[What to work on]
- A) Please copy the passage from the coffee shop blog starting at "Thursday, November 11, 2010" and ending at "on it here.".
- B) Turn the paragraph of the coffee shop blog that begins "New Costa Rican micro-milled coffee" into a short bulleted list that keeps its main facts.

[Quoted passage]

════════

Friday, December 24, 2010

Merry Christmas


























Hey everyone, Merry Christmas to you all. We had a good time fauxopening for a couple days this week. We enjoyed meeting you and reconnecting with some folks who we haven't seen since locations & times past.

We are fully equipped to take many forms of payment, and are just waiting on a couple inspections that shall allow us to open our doors for reals. Included in this post are a couple images of the progress that has been made. Remodel progression pics coming soon.

Cheers to you,

Thursday, November 25, 2010

fresh-roasted coffee mailers ready to go


Hey all,

The holidays are upon us, & we are here to help your potential shopping woes.
We are introducing gift/greeting cards that include a gift code inside
for the gift recipient to email to us to receive a bag of coffee loving.

More details & coffee options coming next week.

Check here

Thursday, November 11, 2010

cool air


It's raining tonight, and it's kinda lovely. With wet pants I leave the bike @ the door, and prepare to work on some Rue Royale CD artwork. It will be done by this weekend. The album will be out shortly. They will be back in KC in May.

We obtained a bike carrier/trailer from some good friends recently. Our daughter digs it, but I hear more cackling from the coffee I have been carting around. I guess they don't get to see much of the environment they arrive in. From the farm to the bag to the ship to the warehouse to the truck to the roaster to the cup to your gullet to the sewer they go. They now enjoy jaunts through Midtown as an added step in the process.

New Costa Rican micro-milled coffee coming for tomorrow's home delivery. San Marcos farm from Tarrazu. It's a citrusy-sweet, bodylicious cup for your pleasure. There's still time to get it on it here.

Cheers

Monday, November 1, 2010

spackon!


Home coffee delivery took a bit of a break over the past few months. The need is felt for speed and the beard desires to be windswept, and later frozen.

This week, the featured coffee is a luscious & fruity dry(natural) process Ethiopian Jimma. We bought very little of it, and it's most definitely coffee worthy of you coffee freaks.

Just hit up our site to have some on your doorstep. 12 oz bag or 1/4 oz moonshine jars available.

We will deliver from the River Market to Brookside. If there are piranhas or other obstacles in the way of the coffee & your joy, please include in the paypal invoice, or sent an email to us @ oddlycorrect@gmail.com

Saturday, October 23, 2010

runnin'













Last week, the KC marathon cruised by the shop. I was not able to accommodate onlookers caffeine needs that day. I fear for the Seinfeld effect of watching a foot race with hot coffee in hand. Maybe next year we will be ready. All the runners can sign a waiver.

Anyhow, the progress is visible @ the shop now. We are picking up a couple sinks today that will allow us to be inspection-ready very soon.

Happy Saturday to you all.

════════

[Dataset entries]
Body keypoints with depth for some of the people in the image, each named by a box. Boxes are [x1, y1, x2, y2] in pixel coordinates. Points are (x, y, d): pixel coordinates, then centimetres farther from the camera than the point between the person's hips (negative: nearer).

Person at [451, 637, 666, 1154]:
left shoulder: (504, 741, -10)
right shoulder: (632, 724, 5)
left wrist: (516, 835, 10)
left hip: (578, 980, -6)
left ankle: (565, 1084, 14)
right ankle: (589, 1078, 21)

════════

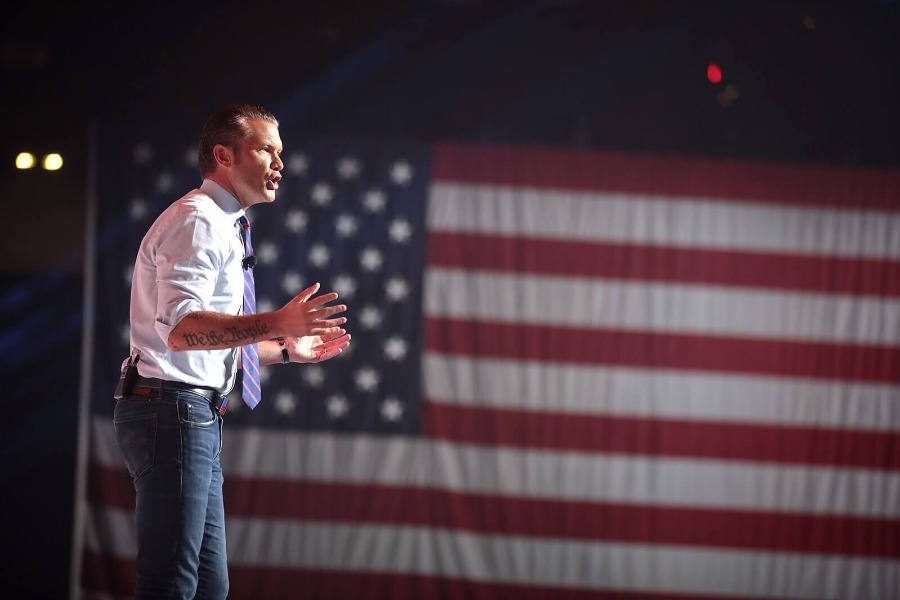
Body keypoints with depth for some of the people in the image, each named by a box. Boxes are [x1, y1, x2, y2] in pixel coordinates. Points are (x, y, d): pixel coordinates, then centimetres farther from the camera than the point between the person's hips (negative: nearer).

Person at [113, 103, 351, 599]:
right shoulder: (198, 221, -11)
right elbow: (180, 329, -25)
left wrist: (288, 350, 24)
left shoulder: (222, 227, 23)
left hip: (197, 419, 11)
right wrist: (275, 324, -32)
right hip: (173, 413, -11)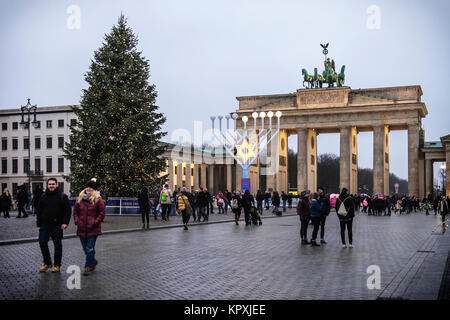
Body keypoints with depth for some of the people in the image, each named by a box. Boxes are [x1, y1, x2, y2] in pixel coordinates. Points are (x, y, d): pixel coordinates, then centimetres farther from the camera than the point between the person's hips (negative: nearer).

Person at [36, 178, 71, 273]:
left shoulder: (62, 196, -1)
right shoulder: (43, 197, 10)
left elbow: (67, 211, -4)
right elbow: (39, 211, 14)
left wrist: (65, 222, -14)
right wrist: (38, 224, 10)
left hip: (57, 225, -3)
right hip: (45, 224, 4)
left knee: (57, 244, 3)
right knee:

════════

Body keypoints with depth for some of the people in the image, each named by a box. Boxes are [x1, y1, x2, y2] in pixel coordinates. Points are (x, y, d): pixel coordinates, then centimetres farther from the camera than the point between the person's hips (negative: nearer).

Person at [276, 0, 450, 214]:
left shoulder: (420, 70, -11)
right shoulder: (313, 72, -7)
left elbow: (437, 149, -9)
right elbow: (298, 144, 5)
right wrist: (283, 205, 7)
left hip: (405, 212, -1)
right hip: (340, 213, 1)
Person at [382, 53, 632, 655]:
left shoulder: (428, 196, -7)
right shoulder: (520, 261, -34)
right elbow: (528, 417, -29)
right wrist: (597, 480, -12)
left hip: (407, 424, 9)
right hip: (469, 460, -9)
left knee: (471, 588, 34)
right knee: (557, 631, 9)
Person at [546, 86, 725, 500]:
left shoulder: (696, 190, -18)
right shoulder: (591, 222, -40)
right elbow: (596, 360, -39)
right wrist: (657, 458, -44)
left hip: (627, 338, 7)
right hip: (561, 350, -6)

════════

[Solution set]
- A)
Thursday, November 11, 2010

cool air


It's raining tonight, and it's kinda lovely. With wet pants I leave the bike @ the door, and prepare to work on some Rue Royale CD artwork. It will be done by this weekend. The album will be out shortly. They will be back in KC in May.

We obtained a bike carrier/trailer from some good friends recently. Our daughter digs it, but I hear more cackling from the coffee I have been carting around. I guess they don't get to see much of the environment they arrive in. From the farm to the bag to the ship to the warehouse to the truck to the roaster to the cup to your gullet to the sewer they go. They now enjoy jaunts through Midtown as an added step in the process.

New Costa Rican micro-milled coffee coming for tomorrow's home delivery. San Marcos farm from Tarrazu. It's a citrusy-sweet, bodylicious cup for your pleasure. There's still time to get it on it here.

- B)
- New Costa Rican micro-milled coffee is coming for tomorrow's home delivery.
- It comes from the San Marcos farm in Tarrazu.
- It makes a citrusy-sweet, bodylicious cup.
- There is still time to order it.